27 Aug More Latino Heritage Initiative Research
Hi Friends! This week I have another Latino Heritage Initiative research example to share with you. It’s the Bernal Family Home in Fullerton, California. The Bernal Family Home is significant for its key role in the Orange County Superior Court case Doss v. Bernal (1943) that set legal precedence as the first successful claim that restrictive housing covenants violated the Fifth and Fourteenth Amendments. Alex Bernal was the California-born son of Mexican immigrants, and his wife Esther was born in Mexico. The Bernal family was sued in 1943 by their white neighbors upon purchasing the home located at 200 E Ash Avenue in Fullerton. In the Orange County Superior Court case Doss v. Bernal (1943) the Bernal’s neighbor claimed that restrictive race covenants applicable to the property were violated. The 1923 covenant read, “no portion of the said property shall at any time be used, leased, owned, or occupied by any Mexicans or persons other than of the Caucasian race.” The Bernal’s attorney, David Marcus, argued that race restrictive covenants violated the Fifth and Fourteenth Amendments. The judge’s ruling in favor of Bernal marked the first successful use of the Fifth and Fourteenth Amendments in a housing restriction case. This ruling helped pave the way for Shelley v. Kraemer (1948), the landmark U.S. Supreme Court case that overturned race restrictive covenants. That same year, a Los Angeles Superior Court judge dismissed a suit to enforce a race restrictive covenant against Nellie Garcia, a Mexican American woman who had purchased property near El Monte. In the case of A.T. Collison and R.L. Wood v. Nellie Garcia et.al. (1943), the judge claimed there was no such thing as a “Mexican race,” therefore the covenant was invalid. Though many scholars suggest these covenants were used less frequently against ethnic Mexicans, because of their vague classification as white, there are examples where they were used against Mexicans like in the Bernal case. The Bernal Family Home is a tangible connection to the restrictive selling practices that took place prior to the Civil Rights movement as well as the discrimination faced by many Mexican American families at the time. Although the Bernals kept the house after the court ruling, the family did not live in the home. Esther, Mr. Bernal’s wife, died of cancer and the family never moved in to their home on E Ash Avenue. Instead, the home was rented out until the Bernals sold it in 1965.[1]

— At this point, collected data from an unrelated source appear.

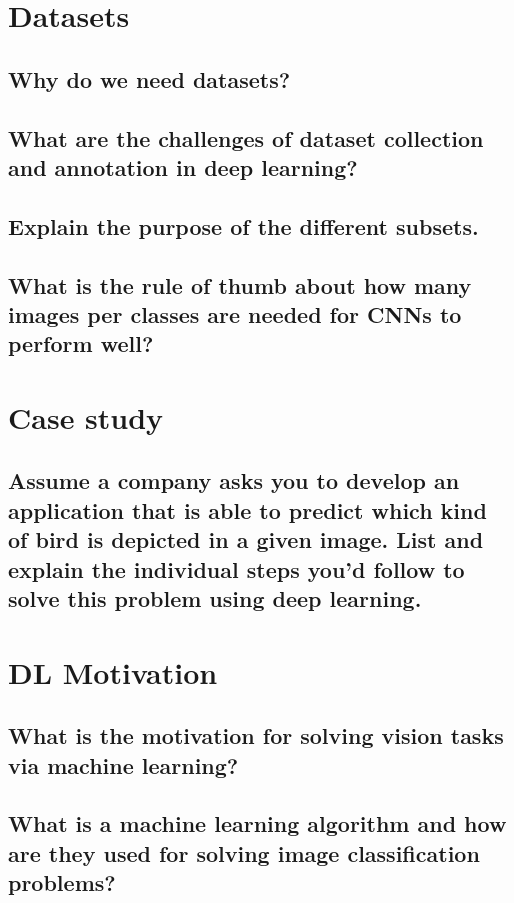 \section{Datasets}

\subsection{Why do we need datasets?}

\subsection{What are the challenges of dataset collection and annotation in deep learning?}

\subsection{Explain the purpose of the different subsets.}

\subsection{What is the rule of thumb about how many images per classes are needed for CNNs to perform well?}

\section{Case study}

\subsection{Assume a company asks you to develop an application that is able to predict which kind of bird is depicted in a given image. List and explain the individual steps you’d follow to solve this problem using deep learning.}

\section{DL Motivation}

\subsection{What is the motivation for solving vision tasks via machine learning?}

\subsection{What is a machine learning algorithm and how are they used for solving image classification problems?}

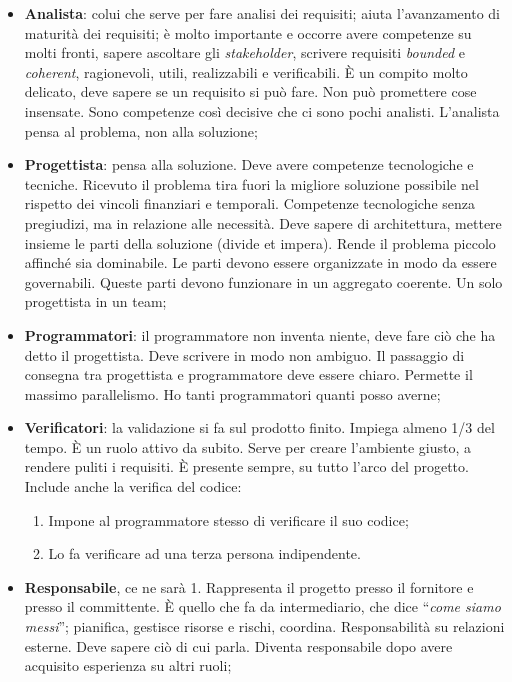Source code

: \begin{itemize}

	\item \textbf{Analista}: colui che serve per fare analisi dei requisiti; aiuta l'avanzamento di maturità dei requisiti; è molto importante e occorre avere competenze su molti fronti, sapere ascoltare gli \textit{stakeholder}, scrivere requisiti \textit{bounded} e \textit{coherent}, ragionevoli, utili, realizzabili e verificabili. È un compito molto delicato, deve sapere se un requisito si può fare. Non può promettere cose insensate. Sono competenze così decisive che ci sono pochi analisti. L'analista pensa al problema, non alla soluzione;
	
	\item \textbf{Progettista}: pensa alla soluzione. Deve avere competenze tecnologiche e tecniche. Ricevuto il problema tira fuori la migliore soluzione possibile nel rispetto dei vincoli finanziari e temporali. Competenze tecnologiche senza pregiudizi, ma in relazione alle necessità. Deve sapere di architettura, mettere insieme le parti della soluzione (divide et impera). Rende il problema piccolo affinché sia dominabile. Le parti devono essere organizzate in modo da essere governabili. Queste parti devono funzionare in un aggregato coerente. Un solo progettista in un team;
	
	\item \textbf{Programmatori}: il programmatore non inventa niente, deve fare ciò che ha detto il progettista. Deve scrivere in modo non ambiguo. Il passaggio di consegna tra progettista e programmatore deve essere chiaro. Permette il massimo parallelismo. Ho tanti programmatori quanti posso averne;
	
	\item \textbf{Verificatori}: la validazione si fa sul prodotto finito. Impiega almeno 1/3 del tempo. È un ruolo attivo da subito. Serve per creare l'ambiente giusto, a rendere puliti i requisiti. È presente sempre, su tutto l'arco del progetto. Include anche la verifica del codice: 

	\begin{enumerate}
		\item Impone al programmatore stesso di verificare il suo codice;
		\item Lo fa verificare ad una terza persona indipendente.

	\end{enumerate}
	
	\item \textbf{Responsabile}, ce ne sarà 1. Rappresenta il progetto presso il fornitore e presso il committente. È quello che fa da intermediario, che dice ``\textit{come siamo messi}''; pianifica, gestisce risorse e rischi, coordina. Responsabilità su relazioni esterne. Deve sapere ciò di cui parla. Diventa responsabile dopo avere acquisito esperienza su altri ruoli;
	

\end{itemize}
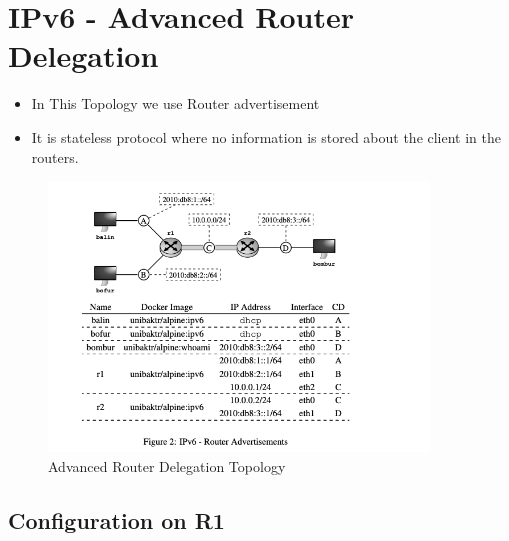 \chapter{IPv6 - Advanced Router Delegation}
\begin{itemize}
    \item In This Topology we use Router advertisement 
    \item It is stateless protocol where no information is stored about the client in the routers.
\end{itemize}
\label{IPv6 - Advanced Router Delegation}
\begin{figure}[H]
\centering
  \includegraphics[width=0.9\textwidth]{images/Topology-2.png}
  \caption{Advanced Router Delegation Topology}
  \label{fig:2.1 }
  \end{figure}
  \section{Configuration on R1}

Preliminary research on the house suggests that the house retains high integrity for designation. Do you think the fact that the Bernals never occupied the home lessens the significance and/or integrity of the resource? If so, one may suggest the designation of the courtroom where the court case was decided. However, I would argue that the residence has the highest potential of conveying its significance because of its location in a community among other similar single-family residences. What do you think? [1] Gustavo Arellano, “Mi Casa Es Mi Casa,” OC Weekly, May 6, 2010, http://www.ocweekly.com/content/printVersion/699430/. California Office of Historic Preservation, Latinos in Twentieth Century California: National Register of Historic Places Context Statement, (California State Parks, 2015), 107-108.